Items listed in a dataset:

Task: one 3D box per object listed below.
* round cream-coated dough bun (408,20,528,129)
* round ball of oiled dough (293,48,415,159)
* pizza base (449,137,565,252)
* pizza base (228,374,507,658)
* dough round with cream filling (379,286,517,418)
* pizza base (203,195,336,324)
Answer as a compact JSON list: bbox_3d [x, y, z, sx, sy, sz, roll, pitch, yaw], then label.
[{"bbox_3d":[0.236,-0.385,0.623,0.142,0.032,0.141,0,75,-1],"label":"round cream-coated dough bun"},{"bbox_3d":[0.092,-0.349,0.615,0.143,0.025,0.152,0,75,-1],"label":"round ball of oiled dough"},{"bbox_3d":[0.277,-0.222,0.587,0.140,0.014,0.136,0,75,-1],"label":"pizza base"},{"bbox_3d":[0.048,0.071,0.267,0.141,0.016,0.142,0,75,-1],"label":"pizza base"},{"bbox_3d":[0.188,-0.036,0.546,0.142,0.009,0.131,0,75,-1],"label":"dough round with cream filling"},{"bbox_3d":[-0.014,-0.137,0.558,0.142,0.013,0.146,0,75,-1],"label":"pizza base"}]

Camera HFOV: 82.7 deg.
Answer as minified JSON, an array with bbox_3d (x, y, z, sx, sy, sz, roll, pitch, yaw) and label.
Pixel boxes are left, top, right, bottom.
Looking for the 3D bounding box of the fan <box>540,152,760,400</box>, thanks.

==

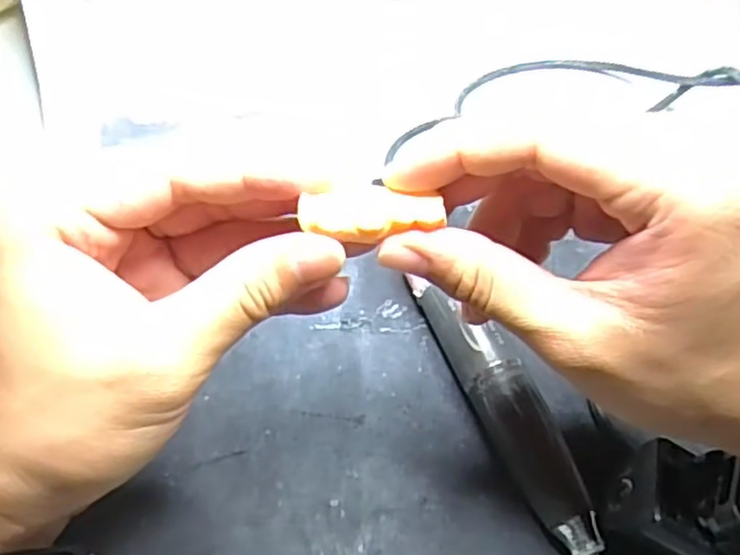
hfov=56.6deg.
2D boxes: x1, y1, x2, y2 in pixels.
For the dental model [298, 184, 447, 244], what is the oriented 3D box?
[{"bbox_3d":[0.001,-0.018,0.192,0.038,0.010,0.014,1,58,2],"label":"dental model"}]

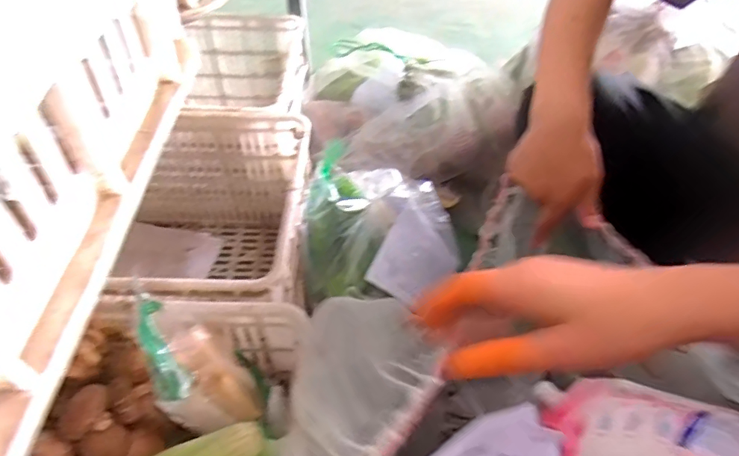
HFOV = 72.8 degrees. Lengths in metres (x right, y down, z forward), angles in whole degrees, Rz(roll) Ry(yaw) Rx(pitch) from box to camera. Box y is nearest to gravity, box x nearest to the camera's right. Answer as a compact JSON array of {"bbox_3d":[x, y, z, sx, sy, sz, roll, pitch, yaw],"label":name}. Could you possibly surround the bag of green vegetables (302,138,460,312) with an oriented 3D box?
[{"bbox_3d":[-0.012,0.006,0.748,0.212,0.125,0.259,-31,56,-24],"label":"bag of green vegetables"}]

==

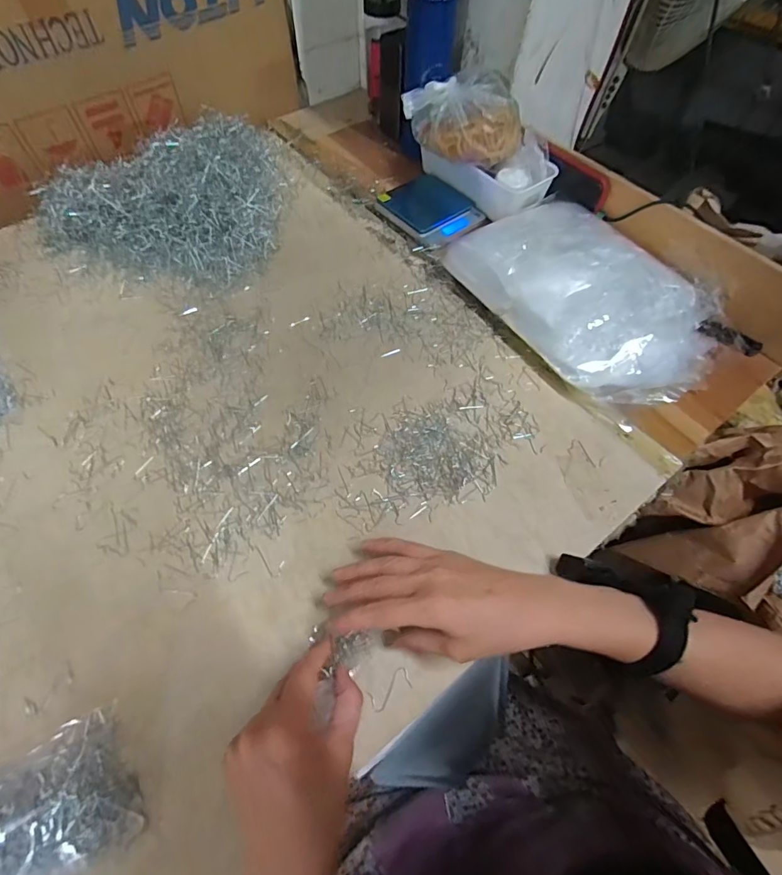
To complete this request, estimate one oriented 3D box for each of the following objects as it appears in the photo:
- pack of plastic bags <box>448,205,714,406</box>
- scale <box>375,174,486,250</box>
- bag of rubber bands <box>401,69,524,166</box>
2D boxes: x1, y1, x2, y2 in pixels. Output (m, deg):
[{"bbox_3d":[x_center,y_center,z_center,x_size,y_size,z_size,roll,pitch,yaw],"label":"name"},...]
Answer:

● Task to carry out: Your task is to restate, word for word, only those lines above that fall between the line holding "pizza base (203,195,336,324)" and the line holding "Looking for the", inclusive.

● Answer for the task:
* pizza base (203,195,336,324)
Answer as a compact JSON list: bbox_3d [x, y, z, sx, sy, sz, roll, pitch, yaw], then label.
[{"bbox_3d":[0.236,-0.385,0.623,0.142,0.032,0.141,0,75,-1],"label":"round cream-coated dough bun"},{"bbox_3d":[0.092,-0.349,0.615,0.143,0.025,0.152,0,75,-1],"label":"round ball of oiled dough"},{"bbox_3d":[0.277,-0.222,0.587,0.140,0.014,0.136,0,75,-1],"label":"pizza base"},{"bbox_3d":[0.048,0.071,0.267,0.141,0.016,0.142,0,75,-1],"label":"pizza base"},{"bbox_3d":[0.188,-0.036,0.546,0.142,0.009,0.131,0,75,-1],"label":"dough round with cream filling"},{"bbox_3d":[-0.014,-0.137,0.558,0.142,0.013,0.146,0,75,-1],"label":"pizza base"}]

Camera HFOV: 82.7 deg.
Answer as minified JSON, an array with bbox_3d (x, y, z, sx, sy, sz, roll, pitch, yaw) and label.
Pixel boxes are left, top, right, bottom.
Looking for the 3D bounding box of the fan <box>540,152,760,400</box>, thanks.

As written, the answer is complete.